Investing is a minority sport. Only a few win. You win when others don’t agree with you, specifically, when the big money doesn’t agree with you. It’s when the big companies want to come in en masse that you should look at as the opportunity to hold then get out. But you may also want to stop yourself from going into places that are already favoured in the appetites of the big funds. 

When buying businesses after a market crash, prioritize the balance sheet. If the business is sound and has the ability to withstand a depression, then it’ll probably bounce back. But survival is the most important. 

Finding a business that has been outstanding is one thing. It’s another to find one that can continue to reinvest to earn high returns on capital in the years to come. This is what Mayer calls the most important principle of finding 100-baggers.

Price matters. You need multiple expansion. But don’t forget that 100-baggers will already have fans. They will be great businesses that may trade near highs at all times. Sometimes, 25x FCF is a bargain, and sometimes 50x can be too. But the equalizer is consistently high returns on capital and the ability to reinvest at that high rate over and over again. 
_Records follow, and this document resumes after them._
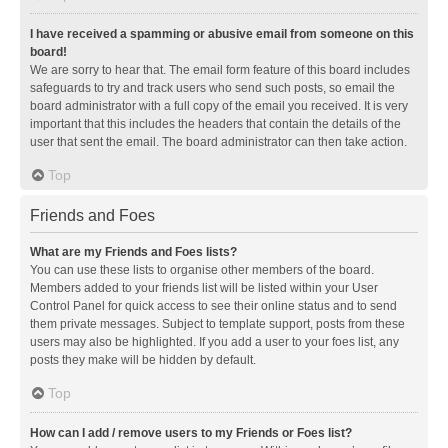
I have received a spamming or abusive email from someone on this
board!
We are sorry to hear that. The email form feature of this board includes
safeguards to try and track users who send such posts, so email the
board administrator with a full copy of the email you received. It is very
important that this includes the headers that contain the details of the
user that sent the email. The board administrator can then take action.
Top
Friends and Foes
What are my Friends and Foes lists?
You can use these lists to organise other members of the board.
Members added to your friends list will be listed within your User
Control Panel for quick access to see their online status and to send
them private messages. Subject to template support, posts from these
users may also be highlighted. If you add a user to your foes list, any
posts they make will be hidden by default.
Top
How can I add / remove users to my Friends or Foes list?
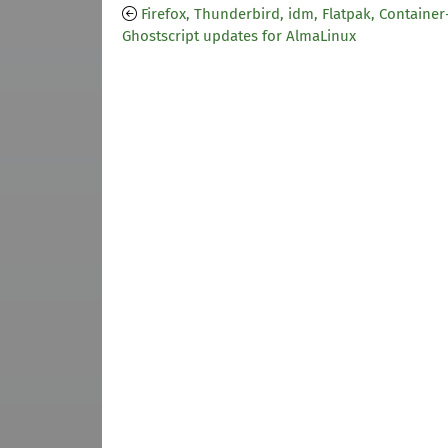
Firefox, Thunderbird, idm, Flatpak, Container
Ghostscript updates for AlmaLinux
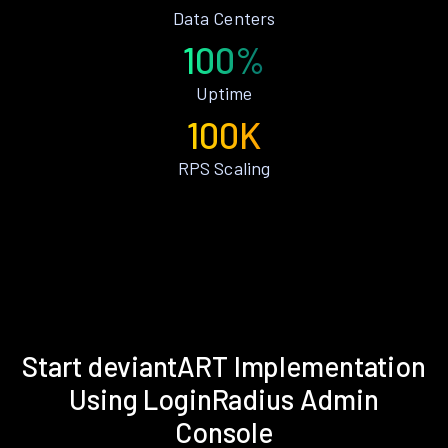
Data Centers
100%
Uptime
100K
RPS Scaling
Start deviantART Implementation
Using LoginRadius Admin
Console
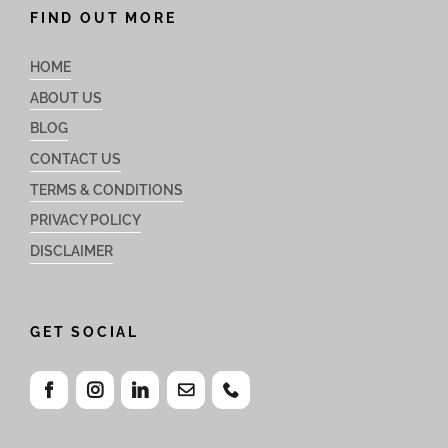
FIND OUT MORE
HOME
ABOUT US
BLOG
CONTACT US
TERMS & CONDITIONS
PRIVACY POLICY
DISCLAIMER
GET SOCIAL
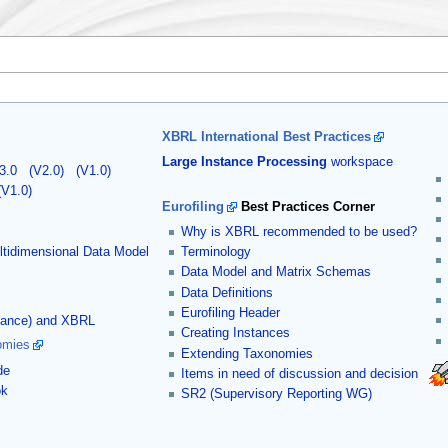
XBRL International Best Practices
Large Instance Processing
workspace
3.0
(V2.0)
(V1.0)
(V1.0)
Eurofiling
Best Practices Corner
Why is XBRL recommended to be used?
tidimensional Data Model
Terminology
Data Model and Matrix Schemas
Data Definitions
Eurofiling Header
stance) and XBRL
Creating Instances
omies
Extending Taxonomies
de
Items in need of discussion and decision
ok
SR2 (Supervisory Reporting WG)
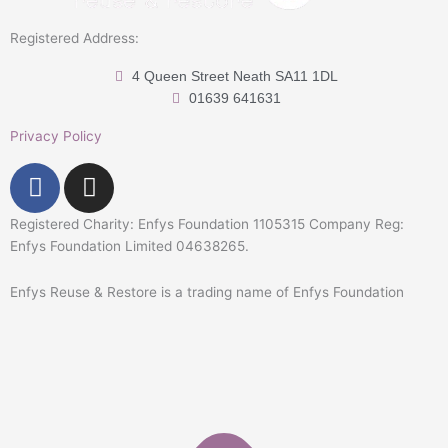
Registered Address:
4 Queen Street Neath SA11 1DL
01639 641631
Privacy Policy
F
I
a
n
c
s
Registered Charity: Enfys Foundation 1105315 Company Reg:
e
t
Enfys Foundation Limited 04638265.
b
a
Enfys Reuse & Restore is a trading name of Enfys Foundation
o
g
o
r
k
a
-
m
f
A company’s ability to hire top talent, develop them and retain them is an example of reinvesting at higher rates of return over and over again. Culture compounds and a company that can use that to bring better and better talent is showing its ability to reinvest over and over again. 

“To me, investing is stocks is interesting only because you can make so much on a single stock. To truncate that upside because you are afraid to lose is like spending a lot of money on a car but never taking it out of the garage.”